Il nuovo nato in casa Seitron, frutto dell’esperienza decennale dell’azienda, è stato studiato per garantire versatilità, completezza e affidabilità. Elios 25 super web implementa, analogamente agli altri prodotti della gamma, due funzioni principali: la prima è quella di gestire il differenziale di temperatura fra il collettore dei pannelli solari e l’accumulo, comandando l’accensione della pompa al raggiungimento del Delta T impostato; la seconda funzione è quella di affiancare una sorgente di calore integrativa nel caso la temperatura dell’accumulo sia inferiore a quella impostata.

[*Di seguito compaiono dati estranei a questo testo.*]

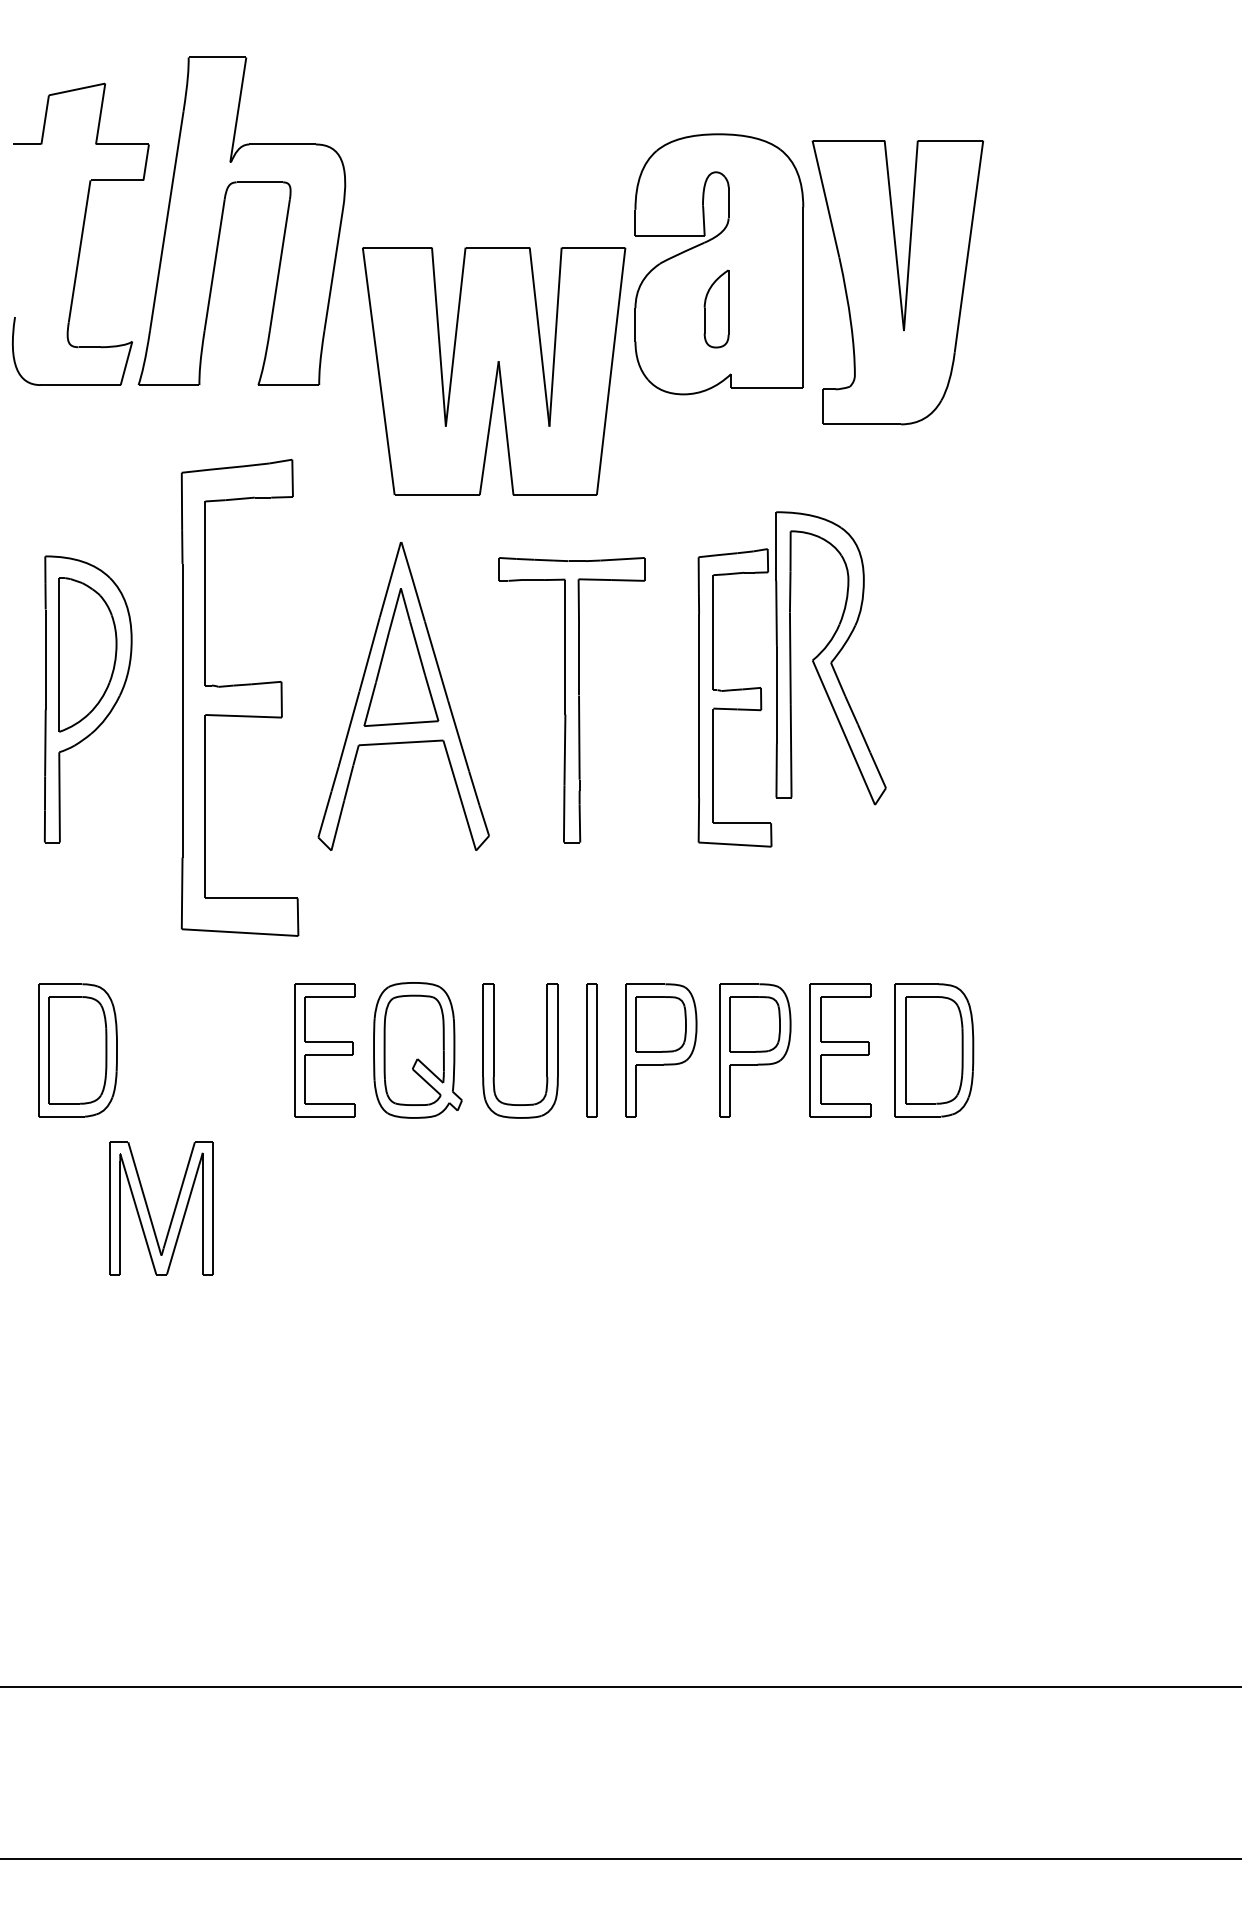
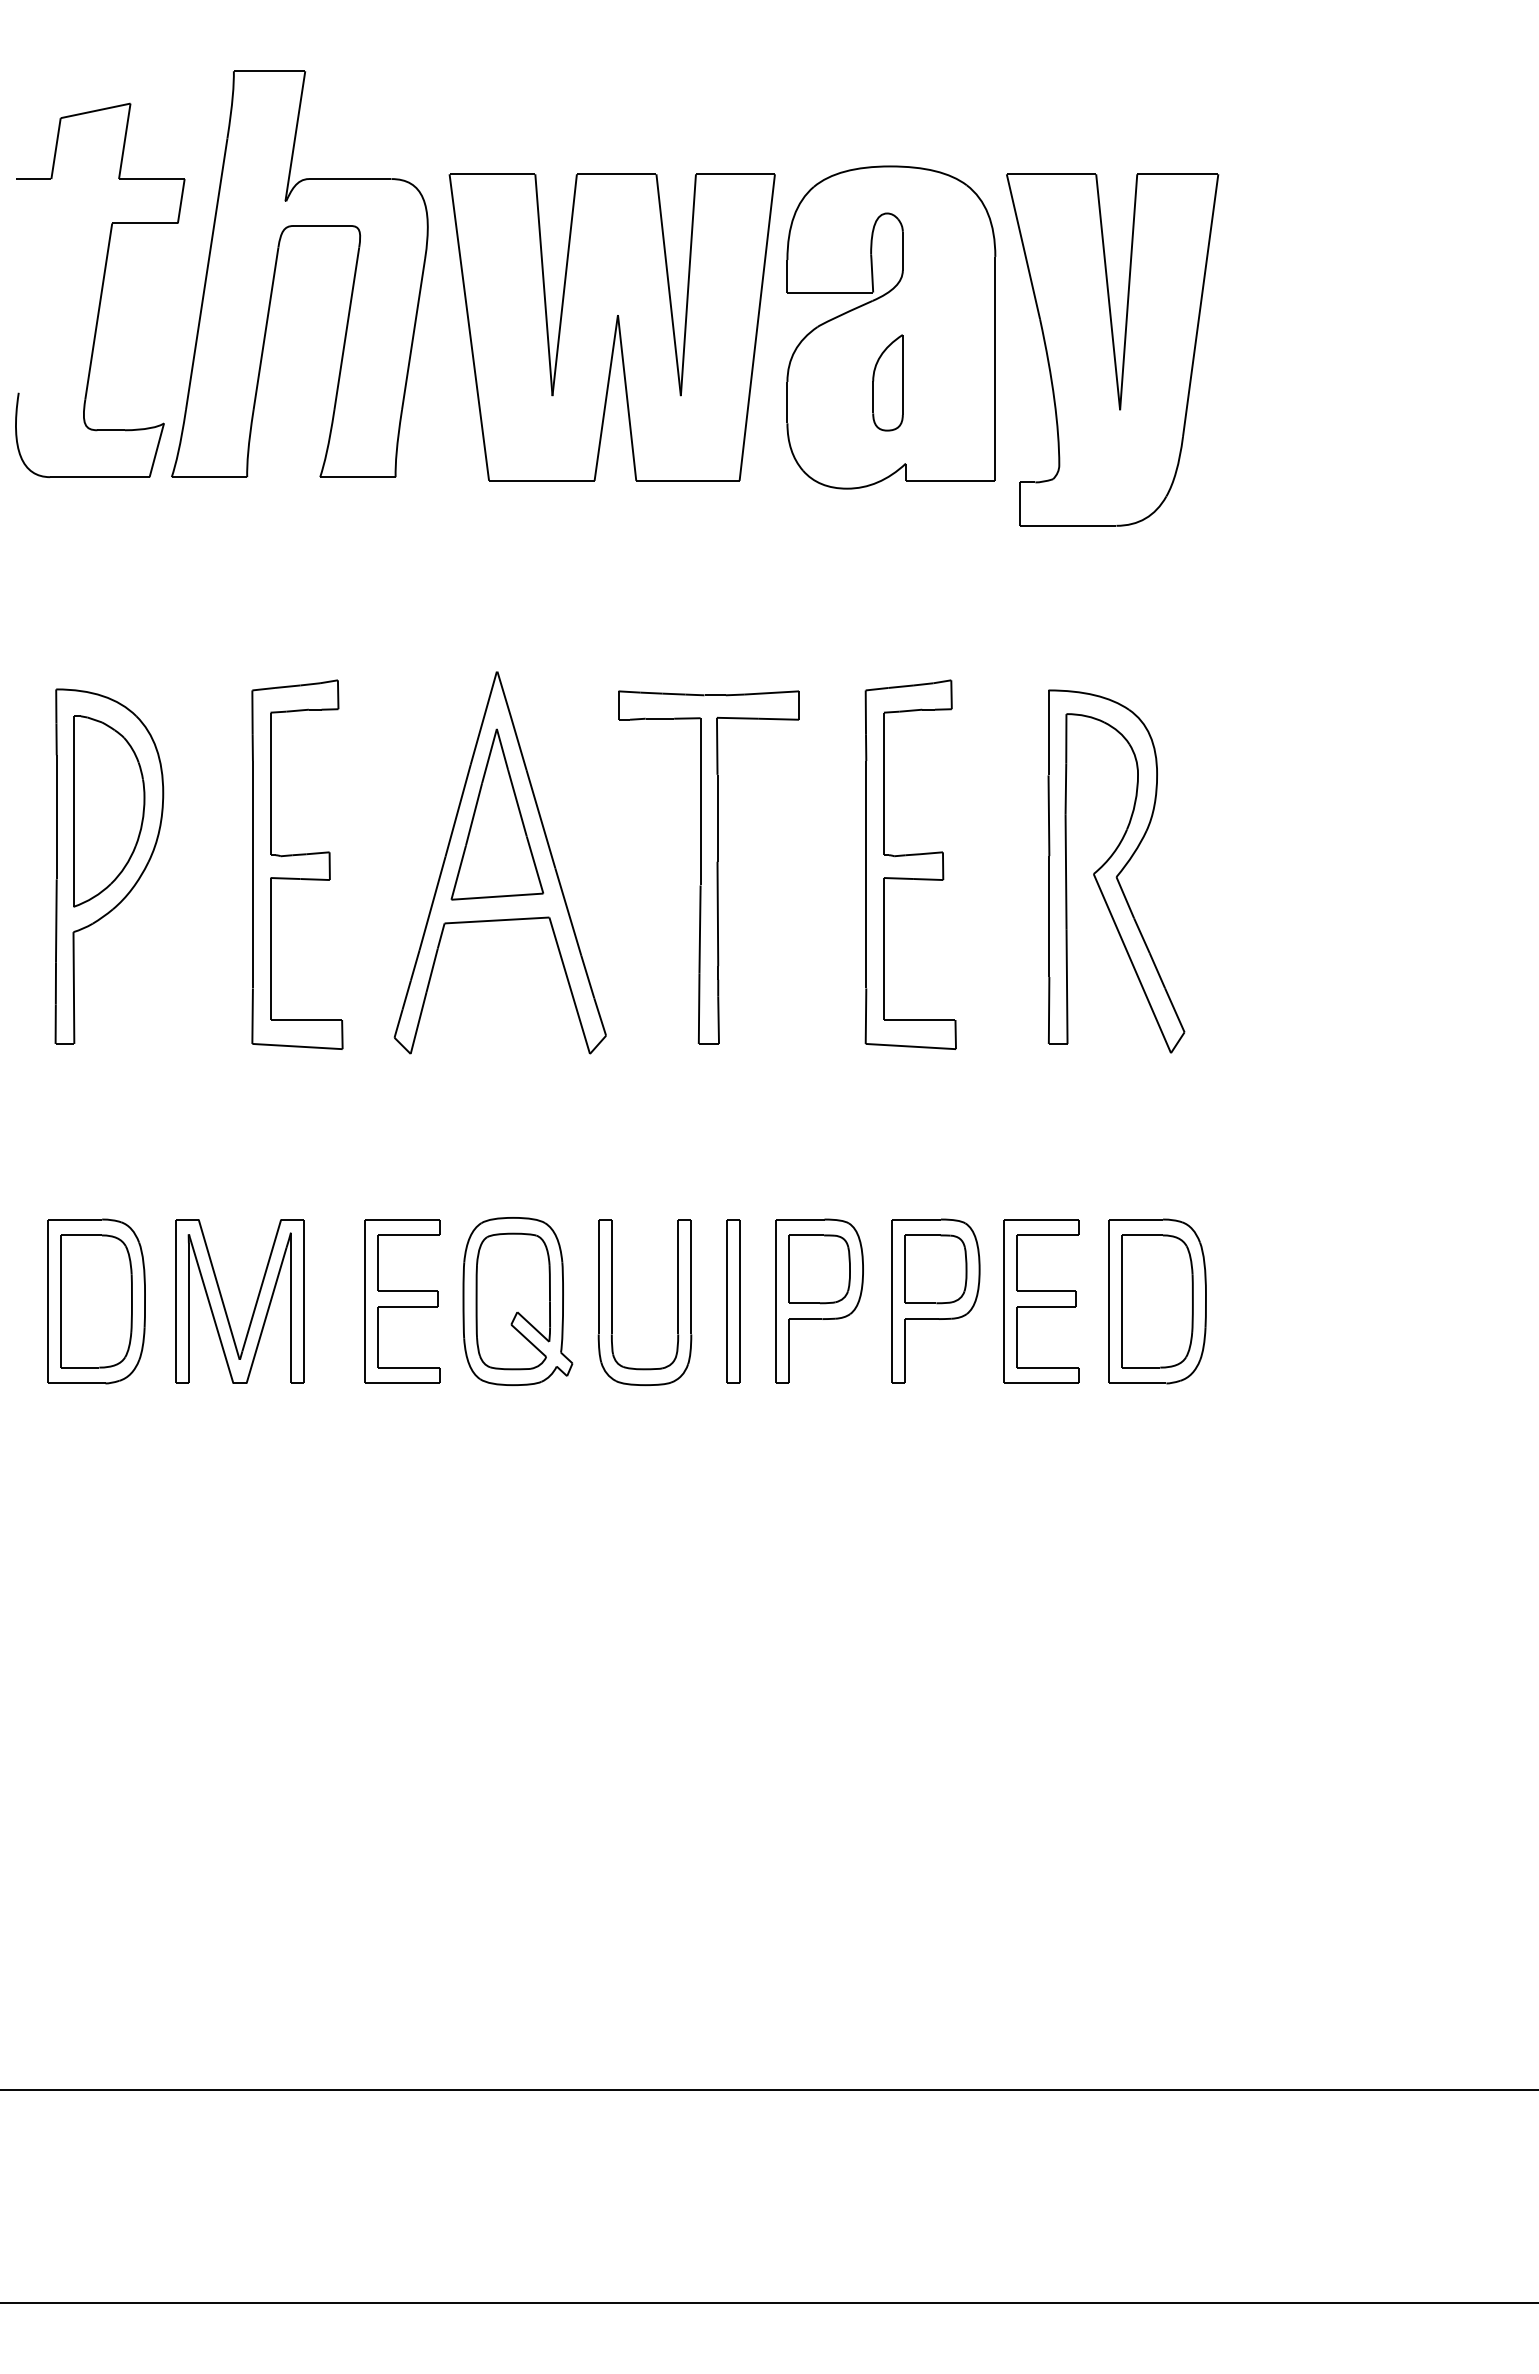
part: (494, 371) -> (612, 327), moved
part: (830, 658) -> (1115, 871), moved
part: (239, 697) -> (296, 864), size x0.62
part: (149, 1210) -> (224, 1304), moved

Elios 25 super web ingloba tutte le funzionalità degli altri modelli della gamma e in più presenta due differenti modi di connettività e gestione remota. Con un adattatore USB/RS485 e il SW Seitron (la comunicazione utilizza il protocollo S-Bus) è possibile, infatti, connettere il regolatore a un PC distante fino a 1 Km che riceve le informazioni dalla centralina, ed inviare tutti i comandi per modificare le configurazioni, mentre attraverso un adattatore ethernet è prevista l’opportunità di gestire il regolatore in modalità remota da Internet.
Chemist 400 N e Chemist 400 S

Due nuovi analizzatori di combustione la cui principale caratteristica è quella di poter montare 4 celle elettrochimiche per la misura dei gas . I nuovi kit sono quindi i seguenti:
Chemist 400 N: celle O2, CO/H2, NO e NO2.
Questo modello misura la vera concentrazione nei fumi di combustione degli NOx, somma di No e NO2, che sono i principali responsabili delle piogge acide. Un analizzatore a 3 celle invece lascia un notevole margine di incertezza, anche perché caldaie di costruttori e tecnologie diverse producono percentuali diversi di NO2. A livello normativo in Europa ed in Italia si è già iniziato a prescrivere l’obbligatorietà della misura degli NOx ed è prevedibile che questa tendenza continui.
Chemist 400 S: celle O2, CO/H2, NO e SO2
Questo modello misura anche la concentrazione di SO2 nei fumi, importante per caldaie alimentate con combustibili che contengono zolfo in misura rilevante, come l’olio combustibile. Anche l’SO2 è responsabile delle piogge acide.